In all of the quality assurance projects there are repls with an index.html file and an index.js file

I was wondering what kind of code/information/actions you’re meant to place in each (for future reference when I build my own full repl)

Why not just have one single index file? What are you trying to seperate out?

e.g.


the two files might share a name, but they are written in different languages, thus serving different purpose.
As you might guess, the html file is your document main content, or at least the one the browser would look for. Its like the root, where links to other data and features of your document are available. You will find a link to the css file, which is responsible for the document styling. You can find links to images, frameworks as well as other content of your page. You can also find script reference, leading to your logic, which is commonly established via javascript. Instead of include the logic in the same document, between the script tags of the html, it would link to a separate file, wrote in the JS conventions, where the logic of your document will take place.

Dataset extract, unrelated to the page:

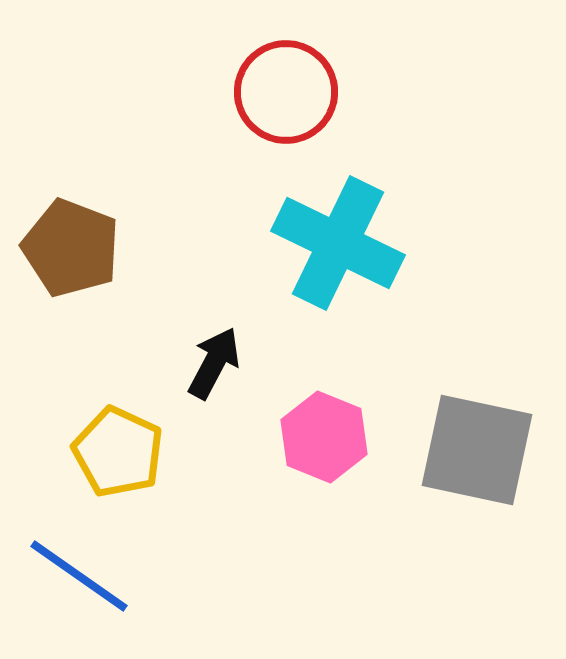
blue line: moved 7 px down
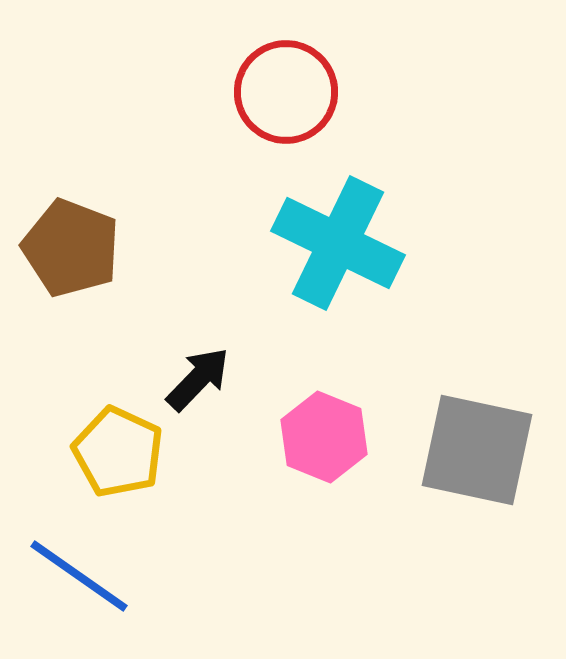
black arrow: moved 16 px left, 16 px down; rotated 16 degrees clockwise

The more complex and large your web app becomes, the more files you would want the content to be split, to have some sort of structure. In theory, you can write your whole page in one big file, the logic, the html structure, the styling and whatnot, but it will produce one big abomination it would be hard to work with. Humans like thigns to be ordered and structured(most of the time) so our brains can work with the current task, the current problem instead of dealing with a huge mess. You can even notice, how in the project files, the logic itself is split into separate files, some representing simply the data, some including a specific logic, some including test suite and so on.
PS: index is a naming convention, but beside that, many tools would target that name by default. For example, if you want to import a file from a given folder, using JS, if you dont provide a file name, the file named ‘index’ will be targeted by default.

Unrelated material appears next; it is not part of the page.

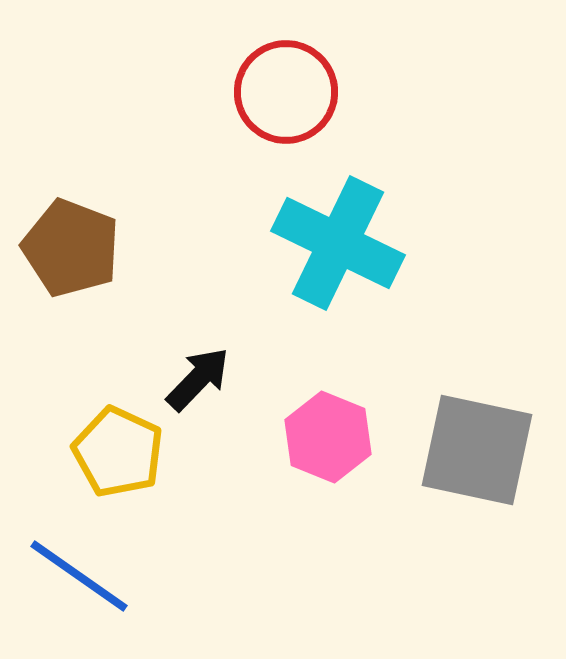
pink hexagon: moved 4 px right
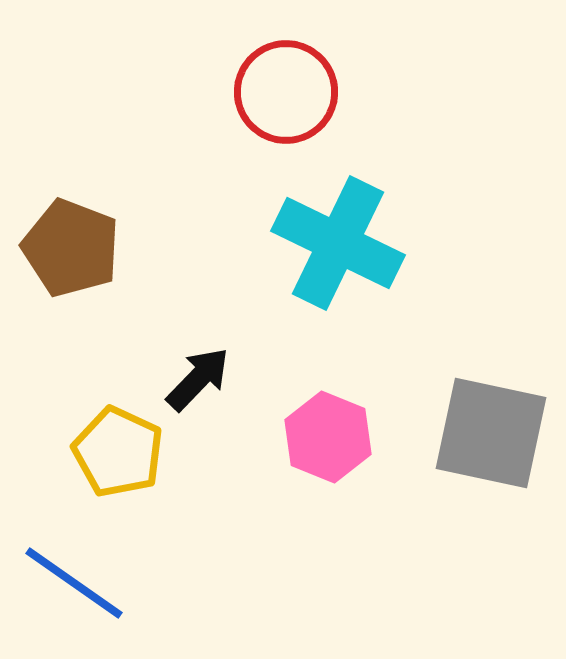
gray square: moved 14 px right, 17 px up
blue line: moved 5 px left, 7 px down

Just as a word of warning: this is explicitly not default behaviour, it’s just how some tools work, as a convenience. JS requires fully resolved file names. It’ll work in something like the environment that this project is being developed in, and it’ll work fine (I rely on this behaviour quite a lot). But if you use actual JS modules, eg in a browser environment, this will just fail, because there’s no file specified, so there’s nothing to import

It is how Node resolves CommonJS file imports. If there isn’t a configuration set that specifies which file to look for first, then it will default to using index.js if there is a file of that name in the folder it’s searching in. And most current build tools use Node, so they’ve inherited this behaviour.